WORK TASK:
Please copy out, word for word, the part of the records below that starts with the line containing "0.55 to 0.60" and continues through the end of the records, including both ends.

MATERIAL SUPPLIED:
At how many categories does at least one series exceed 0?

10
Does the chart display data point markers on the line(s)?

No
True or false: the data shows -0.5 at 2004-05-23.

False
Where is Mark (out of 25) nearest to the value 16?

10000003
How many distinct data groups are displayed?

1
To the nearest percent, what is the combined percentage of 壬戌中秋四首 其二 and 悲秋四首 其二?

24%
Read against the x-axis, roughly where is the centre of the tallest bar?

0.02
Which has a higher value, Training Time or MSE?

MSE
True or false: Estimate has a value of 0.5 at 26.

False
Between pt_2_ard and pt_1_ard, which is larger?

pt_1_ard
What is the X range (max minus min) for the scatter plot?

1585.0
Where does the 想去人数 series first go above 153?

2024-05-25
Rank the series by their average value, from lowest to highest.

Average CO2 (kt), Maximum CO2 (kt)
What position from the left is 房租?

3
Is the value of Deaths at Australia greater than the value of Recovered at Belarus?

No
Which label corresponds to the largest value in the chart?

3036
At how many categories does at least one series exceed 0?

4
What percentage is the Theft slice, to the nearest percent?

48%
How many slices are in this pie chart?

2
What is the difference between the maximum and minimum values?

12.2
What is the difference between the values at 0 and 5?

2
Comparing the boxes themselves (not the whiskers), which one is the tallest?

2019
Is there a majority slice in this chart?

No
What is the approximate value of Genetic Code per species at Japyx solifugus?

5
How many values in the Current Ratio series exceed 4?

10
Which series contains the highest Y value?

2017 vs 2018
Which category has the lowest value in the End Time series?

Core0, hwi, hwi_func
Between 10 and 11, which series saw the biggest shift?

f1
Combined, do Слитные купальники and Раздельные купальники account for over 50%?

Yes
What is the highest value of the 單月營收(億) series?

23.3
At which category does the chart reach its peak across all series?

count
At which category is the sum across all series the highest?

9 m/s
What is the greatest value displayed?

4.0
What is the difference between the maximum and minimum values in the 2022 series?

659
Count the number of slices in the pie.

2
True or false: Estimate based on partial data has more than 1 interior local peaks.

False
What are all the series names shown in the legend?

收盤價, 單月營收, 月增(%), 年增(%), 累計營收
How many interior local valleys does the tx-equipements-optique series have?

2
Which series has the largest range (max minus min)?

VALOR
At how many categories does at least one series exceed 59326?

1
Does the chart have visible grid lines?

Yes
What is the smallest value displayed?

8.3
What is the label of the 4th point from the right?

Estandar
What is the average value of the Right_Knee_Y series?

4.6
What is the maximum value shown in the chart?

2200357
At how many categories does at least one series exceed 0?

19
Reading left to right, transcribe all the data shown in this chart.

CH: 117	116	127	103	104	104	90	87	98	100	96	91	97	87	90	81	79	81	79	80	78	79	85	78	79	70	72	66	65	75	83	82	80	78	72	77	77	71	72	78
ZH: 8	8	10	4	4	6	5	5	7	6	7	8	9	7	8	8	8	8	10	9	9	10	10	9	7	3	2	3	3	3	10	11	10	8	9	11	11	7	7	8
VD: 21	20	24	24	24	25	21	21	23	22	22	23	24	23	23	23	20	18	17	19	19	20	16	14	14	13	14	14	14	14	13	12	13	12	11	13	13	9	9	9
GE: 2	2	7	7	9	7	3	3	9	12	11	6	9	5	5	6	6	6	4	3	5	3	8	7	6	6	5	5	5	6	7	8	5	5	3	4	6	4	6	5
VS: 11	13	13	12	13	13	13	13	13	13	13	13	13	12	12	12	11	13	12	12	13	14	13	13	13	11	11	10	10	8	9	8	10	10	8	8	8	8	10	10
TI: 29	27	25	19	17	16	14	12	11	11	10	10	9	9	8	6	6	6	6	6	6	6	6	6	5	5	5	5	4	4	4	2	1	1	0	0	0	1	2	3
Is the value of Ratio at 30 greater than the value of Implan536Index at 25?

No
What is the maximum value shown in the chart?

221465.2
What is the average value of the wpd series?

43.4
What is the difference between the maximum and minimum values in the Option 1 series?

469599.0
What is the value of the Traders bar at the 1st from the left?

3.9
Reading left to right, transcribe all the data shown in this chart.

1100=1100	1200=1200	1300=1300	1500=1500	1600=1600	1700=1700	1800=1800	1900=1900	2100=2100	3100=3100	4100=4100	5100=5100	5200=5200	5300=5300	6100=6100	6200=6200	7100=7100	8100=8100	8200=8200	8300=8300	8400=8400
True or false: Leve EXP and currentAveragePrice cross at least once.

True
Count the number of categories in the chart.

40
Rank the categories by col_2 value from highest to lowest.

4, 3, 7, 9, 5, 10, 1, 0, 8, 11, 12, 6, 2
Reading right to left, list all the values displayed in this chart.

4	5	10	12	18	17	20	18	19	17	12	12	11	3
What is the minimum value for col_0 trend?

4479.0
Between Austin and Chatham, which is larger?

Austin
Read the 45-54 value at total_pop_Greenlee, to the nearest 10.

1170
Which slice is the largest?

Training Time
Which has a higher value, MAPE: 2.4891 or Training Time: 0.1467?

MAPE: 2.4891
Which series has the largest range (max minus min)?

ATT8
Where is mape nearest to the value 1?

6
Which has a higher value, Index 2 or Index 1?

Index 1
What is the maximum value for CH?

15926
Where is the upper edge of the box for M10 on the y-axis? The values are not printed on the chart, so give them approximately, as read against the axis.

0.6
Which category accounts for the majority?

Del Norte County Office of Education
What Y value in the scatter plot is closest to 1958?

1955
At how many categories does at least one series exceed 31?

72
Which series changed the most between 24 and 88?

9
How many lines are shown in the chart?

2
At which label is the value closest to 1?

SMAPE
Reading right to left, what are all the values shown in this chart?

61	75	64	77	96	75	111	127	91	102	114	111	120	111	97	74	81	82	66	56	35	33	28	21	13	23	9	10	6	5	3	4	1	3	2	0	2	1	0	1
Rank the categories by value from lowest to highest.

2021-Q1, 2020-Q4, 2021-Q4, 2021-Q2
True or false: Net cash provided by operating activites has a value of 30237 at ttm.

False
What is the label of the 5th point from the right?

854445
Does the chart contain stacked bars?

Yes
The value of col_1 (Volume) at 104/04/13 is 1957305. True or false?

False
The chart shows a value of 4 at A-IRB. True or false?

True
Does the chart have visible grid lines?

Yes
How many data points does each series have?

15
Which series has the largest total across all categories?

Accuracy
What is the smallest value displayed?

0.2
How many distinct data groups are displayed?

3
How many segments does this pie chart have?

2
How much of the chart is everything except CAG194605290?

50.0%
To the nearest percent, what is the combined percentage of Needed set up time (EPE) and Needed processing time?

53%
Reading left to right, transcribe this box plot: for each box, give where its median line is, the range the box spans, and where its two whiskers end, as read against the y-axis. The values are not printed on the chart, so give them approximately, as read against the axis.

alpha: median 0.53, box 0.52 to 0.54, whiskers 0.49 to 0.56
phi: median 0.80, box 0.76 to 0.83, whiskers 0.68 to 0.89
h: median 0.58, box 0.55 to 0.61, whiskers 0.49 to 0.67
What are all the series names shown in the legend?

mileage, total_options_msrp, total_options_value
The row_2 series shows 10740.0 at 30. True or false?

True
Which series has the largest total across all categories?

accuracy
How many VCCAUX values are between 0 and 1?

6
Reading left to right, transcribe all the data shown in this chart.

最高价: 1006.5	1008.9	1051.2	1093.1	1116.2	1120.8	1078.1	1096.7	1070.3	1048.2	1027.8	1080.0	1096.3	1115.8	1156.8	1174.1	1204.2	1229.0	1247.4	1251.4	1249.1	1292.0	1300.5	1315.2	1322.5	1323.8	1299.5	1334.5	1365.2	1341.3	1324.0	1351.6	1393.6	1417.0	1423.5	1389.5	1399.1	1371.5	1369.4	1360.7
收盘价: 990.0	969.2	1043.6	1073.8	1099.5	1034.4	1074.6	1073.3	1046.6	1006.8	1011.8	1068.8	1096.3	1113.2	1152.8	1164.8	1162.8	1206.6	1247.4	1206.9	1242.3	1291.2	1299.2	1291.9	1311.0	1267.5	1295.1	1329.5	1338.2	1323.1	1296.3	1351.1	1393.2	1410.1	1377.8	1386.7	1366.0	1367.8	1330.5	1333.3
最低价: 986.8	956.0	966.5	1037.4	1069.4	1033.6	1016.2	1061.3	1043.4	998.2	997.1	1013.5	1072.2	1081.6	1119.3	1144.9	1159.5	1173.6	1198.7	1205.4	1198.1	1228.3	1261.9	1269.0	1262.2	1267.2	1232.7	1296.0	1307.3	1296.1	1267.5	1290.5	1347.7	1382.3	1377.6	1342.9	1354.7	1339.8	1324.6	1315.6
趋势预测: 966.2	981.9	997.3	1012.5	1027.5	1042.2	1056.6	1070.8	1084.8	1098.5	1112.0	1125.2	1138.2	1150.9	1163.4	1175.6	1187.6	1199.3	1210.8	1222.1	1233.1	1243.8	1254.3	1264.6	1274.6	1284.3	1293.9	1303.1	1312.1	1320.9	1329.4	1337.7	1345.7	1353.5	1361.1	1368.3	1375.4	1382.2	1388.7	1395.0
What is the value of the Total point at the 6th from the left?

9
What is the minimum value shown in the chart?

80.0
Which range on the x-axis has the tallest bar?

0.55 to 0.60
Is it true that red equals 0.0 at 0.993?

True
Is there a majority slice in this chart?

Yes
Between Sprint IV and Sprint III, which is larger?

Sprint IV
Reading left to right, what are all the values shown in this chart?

TASK ANSWER:
0.55 to 0.60
Is it true that red equals 0.0 at 0.993?

True
Is there a majority slice in this chart?

Yes
Between Sprint IV and Sprint III, which is larger?

Sprint IV
Reading left to right, what are all the values shown in this chart?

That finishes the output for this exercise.